Les Borget, famille maternelle de Leticia viennent de Reyvroz, en Haute Savoie : une famille d’origine paysanne qui comme beaucoup d’autres décide d’émigrer poussée par la pression démographique, le manque de terres pour donner travail et revenus à tous. Son aïeul François Borget décide de partir ; il embarque sur le Galilée en 1861, et fait connaissance sur le bateau d’une jeune Appolonie Lugrin, qui deviendra sa femme. Il voyage seul, la jeune fille, elle, accompagne ses frères. Les premières années sont dures : les ravages provoqués par le passage des sauterelles restent dans les annales de San José. Les communications ne sont pas faciles : une lettre met trois mois à arriver à destination (voir ci-dessous une lettre adressée par Appolonie à une de ses belles-sœurs) *. Peu à peu les liens avec la famille française s’estompent, et François Borget en arrive à donner procuration pour que soient liquidés tous ses biens restés derrière lui en France. Les « ponts sont coupés ».
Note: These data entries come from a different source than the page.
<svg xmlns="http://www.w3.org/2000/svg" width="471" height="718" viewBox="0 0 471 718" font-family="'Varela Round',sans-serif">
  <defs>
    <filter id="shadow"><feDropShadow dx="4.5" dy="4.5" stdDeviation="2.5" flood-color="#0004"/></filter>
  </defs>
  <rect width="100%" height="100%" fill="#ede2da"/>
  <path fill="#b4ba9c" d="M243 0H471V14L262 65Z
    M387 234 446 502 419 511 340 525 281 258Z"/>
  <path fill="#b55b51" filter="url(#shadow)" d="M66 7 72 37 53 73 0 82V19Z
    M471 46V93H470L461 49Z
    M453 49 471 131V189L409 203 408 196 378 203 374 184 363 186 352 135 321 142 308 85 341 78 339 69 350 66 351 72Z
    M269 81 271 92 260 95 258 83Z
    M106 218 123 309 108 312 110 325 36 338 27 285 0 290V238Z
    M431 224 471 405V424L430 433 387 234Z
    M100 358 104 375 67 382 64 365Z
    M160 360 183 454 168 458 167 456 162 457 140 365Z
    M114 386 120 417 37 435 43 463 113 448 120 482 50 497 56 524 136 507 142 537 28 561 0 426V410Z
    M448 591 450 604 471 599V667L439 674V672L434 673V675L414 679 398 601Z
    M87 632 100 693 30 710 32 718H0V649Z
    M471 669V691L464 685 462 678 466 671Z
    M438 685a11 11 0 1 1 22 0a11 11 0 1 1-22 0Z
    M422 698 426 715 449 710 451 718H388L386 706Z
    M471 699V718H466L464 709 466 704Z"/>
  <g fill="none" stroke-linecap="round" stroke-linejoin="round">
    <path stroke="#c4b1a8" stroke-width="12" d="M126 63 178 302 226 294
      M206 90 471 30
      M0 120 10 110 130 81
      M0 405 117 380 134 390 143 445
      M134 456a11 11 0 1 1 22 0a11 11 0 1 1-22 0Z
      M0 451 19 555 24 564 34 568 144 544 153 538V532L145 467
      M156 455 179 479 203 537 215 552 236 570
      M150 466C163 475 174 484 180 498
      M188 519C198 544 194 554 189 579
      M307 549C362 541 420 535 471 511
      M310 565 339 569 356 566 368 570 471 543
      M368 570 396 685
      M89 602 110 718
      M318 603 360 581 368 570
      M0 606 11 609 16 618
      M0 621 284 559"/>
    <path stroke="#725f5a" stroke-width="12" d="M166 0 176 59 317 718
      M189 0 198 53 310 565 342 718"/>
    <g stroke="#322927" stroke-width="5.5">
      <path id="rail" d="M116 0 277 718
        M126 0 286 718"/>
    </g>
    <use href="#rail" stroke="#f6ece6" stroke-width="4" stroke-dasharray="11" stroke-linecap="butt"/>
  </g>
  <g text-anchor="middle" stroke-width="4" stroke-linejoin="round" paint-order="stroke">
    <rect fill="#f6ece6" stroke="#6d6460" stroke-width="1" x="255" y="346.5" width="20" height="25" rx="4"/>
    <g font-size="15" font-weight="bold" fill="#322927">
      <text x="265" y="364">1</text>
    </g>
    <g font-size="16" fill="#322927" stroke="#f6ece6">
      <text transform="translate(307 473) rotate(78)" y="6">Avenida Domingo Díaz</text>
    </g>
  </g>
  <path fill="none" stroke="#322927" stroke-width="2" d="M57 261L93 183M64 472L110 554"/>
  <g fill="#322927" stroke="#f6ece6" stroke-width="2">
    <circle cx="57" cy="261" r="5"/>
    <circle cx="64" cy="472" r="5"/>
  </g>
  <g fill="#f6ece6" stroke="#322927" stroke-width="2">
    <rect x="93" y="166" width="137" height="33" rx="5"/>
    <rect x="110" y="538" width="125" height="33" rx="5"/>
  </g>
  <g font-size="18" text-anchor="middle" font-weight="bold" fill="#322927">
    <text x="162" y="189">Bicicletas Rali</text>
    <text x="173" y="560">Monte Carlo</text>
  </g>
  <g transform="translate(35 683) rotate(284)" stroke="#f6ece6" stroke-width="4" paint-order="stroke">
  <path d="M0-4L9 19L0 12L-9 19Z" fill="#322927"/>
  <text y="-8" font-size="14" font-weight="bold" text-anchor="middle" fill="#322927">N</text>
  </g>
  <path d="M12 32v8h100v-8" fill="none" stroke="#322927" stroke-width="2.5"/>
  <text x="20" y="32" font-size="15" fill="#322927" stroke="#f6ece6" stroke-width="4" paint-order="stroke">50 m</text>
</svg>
L’Association Savoie-Argentine
Revenant à Leticia, elle assiste à partir de 1989, au départ d’autres professeurs de son entourage, vers leur région d’origine. Elle souligne l’effervescence qui semble se produire des deux côtés de l’Atlantique, les « San-Joseniens » les Savoyards, ainsi que les Valaisans désirent connaître leurs cousins d’outre-Atlantique. Dans les années 1990, naît l’Association Savoie-Argentine, à partir de cette date, les retrouvailles familiales s’organisent et peu à peu s’intensifient. Plus de huit échanges de groupes importants, le plus gros contingent venu de France ne comptera pas moins de 360 personnes, sont organisés. Les Argentins voyagent aussi à la recherche des parents lointains ; les contacts s’établissent avec cousins, oncles ou tantes français et beaucoup, tentés par ces rencontres, se mettent à dresser leur arbre généalogique. Nombreuses sont les familles issues de cette immigration qui, aujourd’hui connaissent parfaitement leurs origines.

Telle une hirondelle…
Leticia profite de la venue en Argentine du premier groupe pour partir avec eux. Elle est « fille au pair », perfectionne son français et se met au ski pendant les 10 mois de son séjour. C’est à son retour qu’elle entreprend ses études de Français Langue Etrangère FLE, et quelques années après commence à enseigner au Centre Savoie Argentine à des adultes tout d’abord, puis fonde, à la demande de la présidente du Centre, une classe maternelle le « Jardin P’tit Poisson ». Au début des années 2000, elle rencontre celui qui deviendra son mari, un savoyard en visite en terre australe. A partir de cette date le ménage vivra pendant plusieurs années entre la France et l’Argentine, une « transhumance » comme la nomme Leticia à échelle « planétaire ». Lorsqu’elle est en France, Leticia travaille avec des pécheurs professionnels du lac Léman à tailler des filets de perche, occupation professionnelle délicate et qui demande beaucoup de patience, pour reprendre, de retour à San Jose, les manuels de FLE. Le retour définitif de la famille en Argentine se produit en 2017, à l’âge ou son petit Celestino doit prendre le chenin de l’école.

ACPROFER
Parmi ses nombreuses activités, il en est une qui demande toute l’attention de Leticia, l’enseignement officiel du français à San José. Elle a, dans ce but, participé activement à la création de la toute jeune association de professeurs de Français langue étrangère, ACPROFER, qui réunit des enseignants de FLE de toute la province d’Entre Rios, particulièrement motivés par la survie du français dans la province. L’association ACPROFER est née le 14 juillet 2021 et se trouve actuellement en cours d’enregistrement pour être reconnue comme personne juridique.

Leticia qui piquée par la curiosité s’est amusée un jour à dresser son arbre généalogique et a découvert sa lointaine et presque diaphane ascendance savoyarde est aujourd’hui entièrement plongée dans la langue et la culture françaises, mariée à un Français et mère d’un petit garçon français.

La « boucle est bouclée » …

Propos recueillis par Marie-Françoise Mounier-Arana et Elisabeth Devriendt

 

Il est important de souligner que les immigrants savoyards avaient un certain niveau d’instruction : ils venaient, en général, avec leur certificat d’études en poche.